## LATIHAN SINGKAT
Ganti "generasi milenial" dengan "angkatan milenial" pada bagian berita tentang perekrutan teroris yang dimulai dari kata-kata "Hukum dan Kriminal" dan berakhir setelah "Nasional Indonesia (GMNI).", lalu tuliskan kembali bagian tersebut.

## TEKS BACAAN
+--
Hukum dan Kriminal

Banyak Milenial Direkrut Teroris, GMNI Minta Perhatian Serius Pemerintah

Kamis, 22 April 2021 - 14:25 | 44.32k
Ilustrasi - Teroris Direkrut dari Denerasi Milenial. (FOTO: Shutterstock)
Ilustrasi - Teroris Direkrut dari Denerasi Milenial. (FOTO: Shutterstock)

TIMESINDONESIA, JAKARTA – Perekrutan teroris mengincar kaum muda atau generasi milenial. Generasi muda yang duduk di bangku sekolah menengah dan perguruan tinggi menjadi sasaran empuk bagi jaringan teroris untuk melakukan regenerasi. Hal tersebut yang menjadi sorotan Gerakan Mahasiswa Nasional Indonesia (GMNI). 

Ketua Umum DPP GMNI, Arjuna Putra Aldino menyebut sejumlah fakta dan data. Peristiwa pengeboman di gereja Katolik di Makassar, Sulawesi Selatan, pelakunya seorang pemuda kelahiran 1995. Pun pelaku penyerangan Mabes Polri juga kelahiran 1990-an. Sementara Badan Nasional Penanggulangan Terorisme (BNPT) mencatat, sekitar 500 orang telah bergabung dengan ISIS, yang sebagian besar adalah anak muda.

“Banyak pelaku teroris kini justru generasi milenial, anak muda menjadi sasaran empuk jejaring terorisme untuk mempertahankan regenerasi,” kata Arjuna dalam keterangannya, Kamis (22/4/2021).

Menurut Arjuna, kondisi tersebut semakin mengkhawatirkan karena banyak dari anak muda direkrut melalui media sosial. Banyak dari anak muda terpapar terorisme karena kerap mengkonsumsi konten berita mengenai propaganda ISIS di media sosial tanpa mengecek kebenarannya.
+--
## BAHAN YANG DISEDIAKAN
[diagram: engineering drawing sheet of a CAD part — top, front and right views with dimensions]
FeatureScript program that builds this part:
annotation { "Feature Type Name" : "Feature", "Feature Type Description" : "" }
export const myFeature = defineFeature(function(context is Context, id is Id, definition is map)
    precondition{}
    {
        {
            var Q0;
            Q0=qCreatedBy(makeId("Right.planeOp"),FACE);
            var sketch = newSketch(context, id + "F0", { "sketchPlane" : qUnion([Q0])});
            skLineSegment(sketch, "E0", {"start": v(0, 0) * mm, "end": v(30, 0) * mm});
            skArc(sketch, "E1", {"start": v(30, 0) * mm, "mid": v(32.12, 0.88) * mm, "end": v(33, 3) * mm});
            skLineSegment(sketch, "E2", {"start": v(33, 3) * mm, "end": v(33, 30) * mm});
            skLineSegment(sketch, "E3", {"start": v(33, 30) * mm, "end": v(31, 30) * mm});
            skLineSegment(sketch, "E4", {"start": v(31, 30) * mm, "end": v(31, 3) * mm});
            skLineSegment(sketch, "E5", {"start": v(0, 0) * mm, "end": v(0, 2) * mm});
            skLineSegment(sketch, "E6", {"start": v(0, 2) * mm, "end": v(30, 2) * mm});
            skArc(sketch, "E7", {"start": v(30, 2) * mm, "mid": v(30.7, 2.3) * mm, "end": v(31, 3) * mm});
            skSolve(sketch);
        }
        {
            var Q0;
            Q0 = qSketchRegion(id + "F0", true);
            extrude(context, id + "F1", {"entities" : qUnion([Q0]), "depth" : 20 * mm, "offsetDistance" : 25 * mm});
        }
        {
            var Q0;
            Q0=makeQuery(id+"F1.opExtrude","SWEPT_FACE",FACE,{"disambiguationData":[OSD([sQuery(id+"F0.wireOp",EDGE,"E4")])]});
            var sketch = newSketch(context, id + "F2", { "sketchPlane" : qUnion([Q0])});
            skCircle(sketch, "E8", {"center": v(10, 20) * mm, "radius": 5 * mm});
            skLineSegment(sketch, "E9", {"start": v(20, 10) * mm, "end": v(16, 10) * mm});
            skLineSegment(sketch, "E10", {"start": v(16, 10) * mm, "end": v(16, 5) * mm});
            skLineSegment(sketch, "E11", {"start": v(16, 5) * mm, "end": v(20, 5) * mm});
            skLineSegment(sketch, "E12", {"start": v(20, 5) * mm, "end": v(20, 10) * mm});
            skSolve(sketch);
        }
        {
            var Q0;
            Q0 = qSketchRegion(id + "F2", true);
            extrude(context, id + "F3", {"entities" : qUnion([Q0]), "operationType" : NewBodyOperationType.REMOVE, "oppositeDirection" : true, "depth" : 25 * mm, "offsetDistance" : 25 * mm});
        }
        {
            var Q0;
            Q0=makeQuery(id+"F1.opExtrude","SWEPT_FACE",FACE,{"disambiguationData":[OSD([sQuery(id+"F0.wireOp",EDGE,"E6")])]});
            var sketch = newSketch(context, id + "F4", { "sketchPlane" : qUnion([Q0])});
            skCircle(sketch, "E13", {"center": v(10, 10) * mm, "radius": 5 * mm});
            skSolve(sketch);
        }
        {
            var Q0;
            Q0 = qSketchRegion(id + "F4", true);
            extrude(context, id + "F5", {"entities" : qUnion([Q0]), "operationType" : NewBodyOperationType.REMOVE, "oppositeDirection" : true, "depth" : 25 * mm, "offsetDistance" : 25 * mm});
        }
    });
+--
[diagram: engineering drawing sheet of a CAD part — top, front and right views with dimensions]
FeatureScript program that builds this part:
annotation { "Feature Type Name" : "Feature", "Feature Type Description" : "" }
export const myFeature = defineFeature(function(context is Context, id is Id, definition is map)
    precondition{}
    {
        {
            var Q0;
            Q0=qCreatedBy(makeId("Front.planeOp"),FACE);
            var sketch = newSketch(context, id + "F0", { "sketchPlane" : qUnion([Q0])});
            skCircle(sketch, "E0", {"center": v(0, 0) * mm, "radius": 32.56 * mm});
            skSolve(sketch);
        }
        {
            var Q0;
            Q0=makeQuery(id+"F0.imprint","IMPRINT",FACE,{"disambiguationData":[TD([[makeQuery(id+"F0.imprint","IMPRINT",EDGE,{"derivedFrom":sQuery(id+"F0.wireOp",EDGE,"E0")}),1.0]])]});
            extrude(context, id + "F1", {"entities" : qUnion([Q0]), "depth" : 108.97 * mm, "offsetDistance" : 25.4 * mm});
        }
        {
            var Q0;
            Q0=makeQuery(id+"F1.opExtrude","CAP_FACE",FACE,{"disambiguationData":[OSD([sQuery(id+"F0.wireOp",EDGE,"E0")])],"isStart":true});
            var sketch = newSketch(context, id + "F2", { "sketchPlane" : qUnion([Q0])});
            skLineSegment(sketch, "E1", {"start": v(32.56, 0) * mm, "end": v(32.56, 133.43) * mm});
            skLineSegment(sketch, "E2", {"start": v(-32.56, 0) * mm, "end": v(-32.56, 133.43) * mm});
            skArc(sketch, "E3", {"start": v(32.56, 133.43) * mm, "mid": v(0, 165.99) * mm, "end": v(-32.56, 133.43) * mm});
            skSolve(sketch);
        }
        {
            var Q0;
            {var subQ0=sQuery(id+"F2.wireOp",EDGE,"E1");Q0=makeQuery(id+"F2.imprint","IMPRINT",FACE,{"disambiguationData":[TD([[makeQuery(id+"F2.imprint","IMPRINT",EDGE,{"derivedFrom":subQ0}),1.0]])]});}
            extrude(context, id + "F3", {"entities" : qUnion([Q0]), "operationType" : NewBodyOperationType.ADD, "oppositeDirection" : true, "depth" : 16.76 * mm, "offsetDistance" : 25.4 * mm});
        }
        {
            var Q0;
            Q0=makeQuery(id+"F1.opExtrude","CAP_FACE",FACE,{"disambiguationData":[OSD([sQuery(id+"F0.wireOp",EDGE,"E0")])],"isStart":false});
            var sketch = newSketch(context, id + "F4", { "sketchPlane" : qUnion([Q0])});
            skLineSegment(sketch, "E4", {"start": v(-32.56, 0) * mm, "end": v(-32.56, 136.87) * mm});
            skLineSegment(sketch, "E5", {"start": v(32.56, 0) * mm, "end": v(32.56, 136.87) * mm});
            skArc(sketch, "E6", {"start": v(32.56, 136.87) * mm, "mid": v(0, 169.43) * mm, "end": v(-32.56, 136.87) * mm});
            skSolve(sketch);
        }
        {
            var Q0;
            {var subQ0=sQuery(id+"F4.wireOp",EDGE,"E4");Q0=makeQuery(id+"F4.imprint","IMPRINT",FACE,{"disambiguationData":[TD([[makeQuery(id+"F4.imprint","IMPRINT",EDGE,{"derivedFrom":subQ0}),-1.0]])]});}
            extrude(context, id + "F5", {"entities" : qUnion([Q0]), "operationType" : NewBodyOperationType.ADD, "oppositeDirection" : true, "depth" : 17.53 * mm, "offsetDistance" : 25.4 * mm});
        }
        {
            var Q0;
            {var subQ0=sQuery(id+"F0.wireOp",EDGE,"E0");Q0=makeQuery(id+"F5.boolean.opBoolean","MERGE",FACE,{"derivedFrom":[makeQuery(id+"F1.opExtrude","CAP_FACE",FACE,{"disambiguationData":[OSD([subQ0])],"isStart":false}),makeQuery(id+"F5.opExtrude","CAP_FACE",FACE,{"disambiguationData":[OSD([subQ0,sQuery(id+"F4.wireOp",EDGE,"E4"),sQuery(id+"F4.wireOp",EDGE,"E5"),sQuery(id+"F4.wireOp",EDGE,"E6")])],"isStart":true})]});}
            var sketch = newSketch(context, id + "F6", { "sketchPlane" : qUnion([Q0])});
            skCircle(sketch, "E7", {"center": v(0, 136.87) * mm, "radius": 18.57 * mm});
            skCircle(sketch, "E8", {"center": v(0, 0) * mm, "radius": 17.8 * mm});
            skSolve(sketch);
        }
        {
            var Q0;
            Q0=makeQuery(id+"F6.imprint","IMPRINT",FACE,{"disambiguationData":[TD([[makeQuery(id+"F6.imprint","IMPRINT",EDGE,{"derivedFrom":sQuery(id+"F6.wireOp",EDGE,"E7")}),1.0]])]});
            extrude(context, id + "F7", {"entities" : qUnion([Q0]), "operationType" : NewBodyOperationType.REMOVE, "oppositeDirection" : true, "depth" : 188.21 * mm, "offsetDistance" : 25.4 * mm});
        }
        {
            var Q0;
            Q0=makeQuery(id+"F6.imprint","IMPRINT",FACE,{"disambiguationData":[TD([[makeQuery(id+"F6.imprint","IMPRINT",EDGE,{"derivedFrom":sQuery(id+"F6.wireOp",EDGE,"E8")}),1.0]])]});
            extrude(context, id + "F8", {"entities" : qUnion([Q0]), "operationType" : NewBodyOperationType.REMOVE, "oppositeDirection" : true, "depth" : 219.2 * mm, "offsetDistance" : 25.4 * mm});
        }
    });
+--
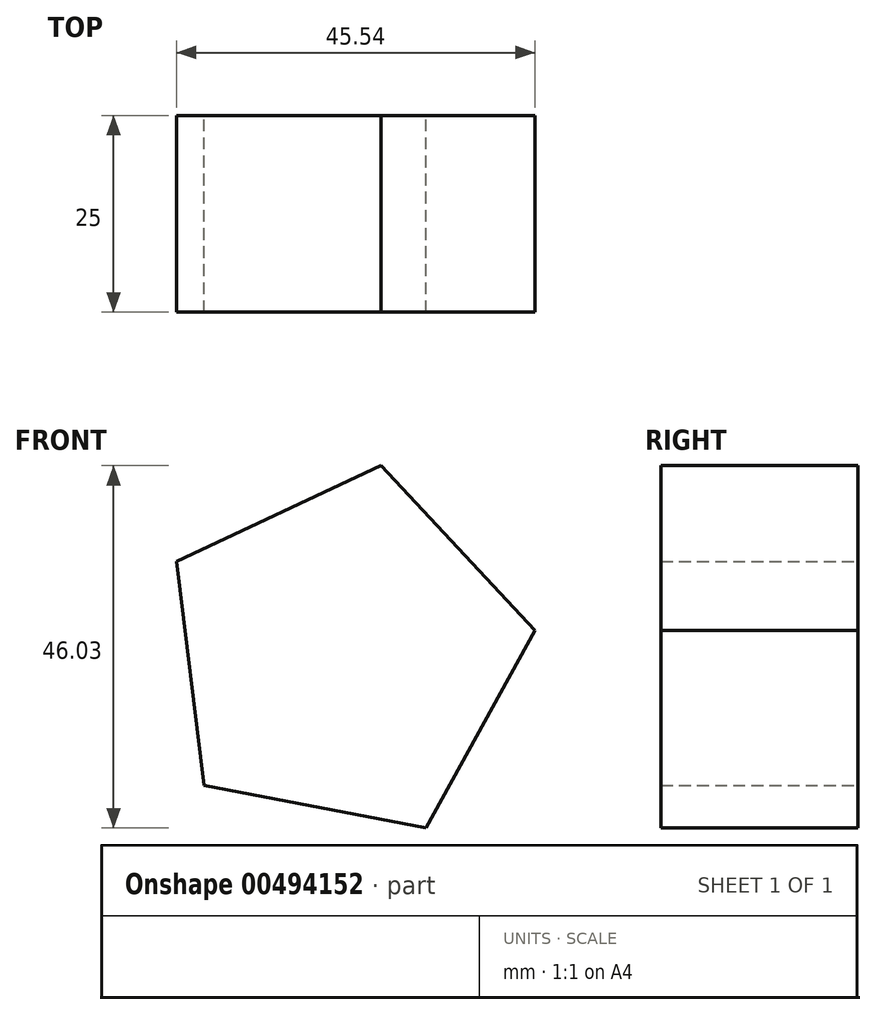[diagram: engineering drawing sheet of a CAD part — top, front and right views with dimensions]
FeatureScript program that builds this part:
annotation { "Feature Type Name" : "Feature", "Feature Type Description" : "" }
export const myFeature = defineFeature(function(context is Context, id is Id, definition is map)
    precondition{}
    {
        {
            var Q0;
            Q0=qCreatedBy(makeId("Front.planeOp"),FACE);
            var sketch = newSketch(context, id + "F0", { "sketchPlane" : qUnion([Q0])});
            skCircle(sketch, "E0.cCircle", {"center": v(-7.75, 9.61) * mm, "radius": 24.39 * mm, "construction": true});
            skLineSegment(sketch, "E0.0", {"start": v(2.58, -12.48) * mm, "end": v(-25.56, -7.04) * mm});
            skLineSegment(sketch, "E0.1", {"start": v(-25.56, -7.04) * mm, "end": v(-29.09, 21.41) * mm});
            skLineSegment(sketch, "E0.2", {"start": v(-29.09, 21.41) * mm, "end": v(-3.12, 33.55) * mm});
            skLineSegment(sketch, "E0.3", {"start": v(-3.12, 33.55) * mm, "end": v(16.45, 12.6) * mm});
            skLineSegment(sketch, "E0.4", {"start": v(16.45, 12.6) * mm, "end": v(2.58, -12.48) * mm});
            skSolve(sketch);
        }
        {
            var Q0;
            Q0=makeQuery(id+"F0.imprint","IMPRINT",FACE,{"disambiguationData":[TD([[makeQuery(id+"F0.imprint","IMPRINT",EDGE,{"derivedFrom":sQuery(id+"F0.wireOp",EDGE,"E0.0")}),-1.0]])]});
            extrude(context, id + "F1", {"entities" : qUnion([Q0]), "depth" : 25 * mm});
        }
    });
+--
## JAWABAN LENGKAP
Hukum dan Kriminal

Banyak Milenial Direkrut Teroris, GMNI Minta Perhatian Serius Pemerintah

Kamis, 22 April 2021 - 14:25 | 44.32k
Ilustrasi - Teroris Direkrut dari Denerasi Milenial. (FOTO: Shutterstock)
Ilustrasi - Teroris Direkrut dari Denerasi Milenial. (FOTO: Shutterstock)

TIMESINDONESIA, JAKARTA – Perekrutan teroris mengincar kaum muda atau angkatan milenial. Generasi muda yang duduk di bangku sekolah menengah dan perguruan tinggi menjadi sasaran empuk bagi jaringan teroris untuk melakukan regenerasi. Hal tersebut yang menjadi sorotan Gerakan Mahasiswa Nasional Indonesia (GMNI).